A l’histologie, des cellules fusiformes à l’agencement variable, qui sont souvent organisées selon une ar­chitecture microtrabéculaire-microfasciculaire, sont retrouvées. Des atypies nucléaires sont possibles, mais l’activité mytotique reste faible. Au niveau péri-tumoral, on retrouve souvent un infiltrat lymphoïde en forme de taches. Les schwannomes gastriques ont un très bon pronostic [1]. Dans l’étude mentionnée ci-dessus, aucun cas de récidives ou de métastases n’a été ­décrit. Ainsi, contrairement aux GIST, la taille de la ­tumeur et le taux de mitose n’ont pas d’importance pronostique [1].

Résumé

Le schwannome fait partie des diagnostics différentiels très rares d’un processus expansif gastrique. Il est typiquement découvert de façon fortuite et il est fréquent qu’une GIST soit suspectée en premier lieu en raison de sa fréquence. Le pronostic du schwannome gastrique réséqué en marges saines est excellent [1, 3] La résection laparoscopique est dans la mesure du possible le traitement de choix [3].

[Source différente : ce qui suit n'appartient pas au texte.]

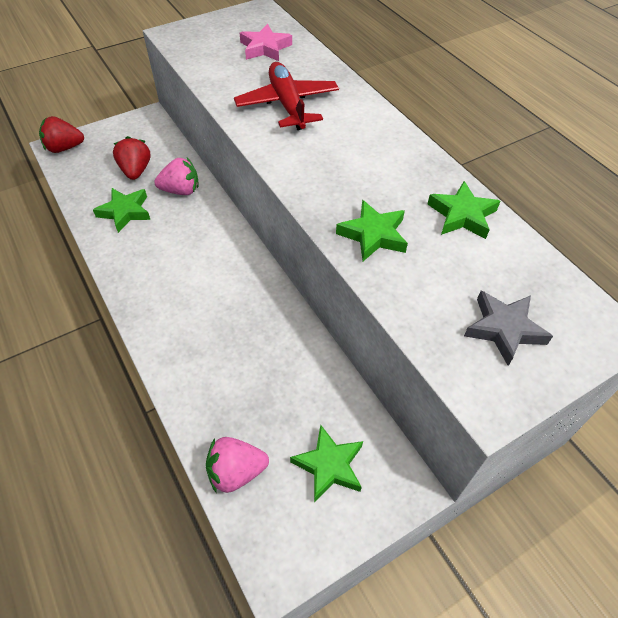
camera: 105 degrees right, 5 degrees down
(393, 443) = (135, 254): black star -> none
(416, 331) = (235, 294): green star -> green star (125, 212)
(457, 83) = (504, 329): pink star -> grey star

Les auteurs n’ont pas déclaré d’obligations financières ou personnelles en rapport avec l’article soumis.
Dr méd. Christoph Wiemann
Rorschacher Str. 95
CH-9000 St. Gallen
chris.wiemann[at]t-online.de
1 Voltaggio et al. Gastric Schwannoma – A clinicopathologic study of 51 cases and critical review of the literature. Hum Pathol. 2012;43(5):650–9.
2 Hou et al. Schwannoma of the gastrointestinal tract: a clinico­pathological, immunohistochemical and ultrastructural study of 33 cases. Histopathology. 2006;48:536–45.
3 Mekras et al. Gastrointestinal schwannomas: a rare but important differential diagnosis of mesenchymal tumors of gastrointestinal tract. BMC Surgery. 2018;18(1):47.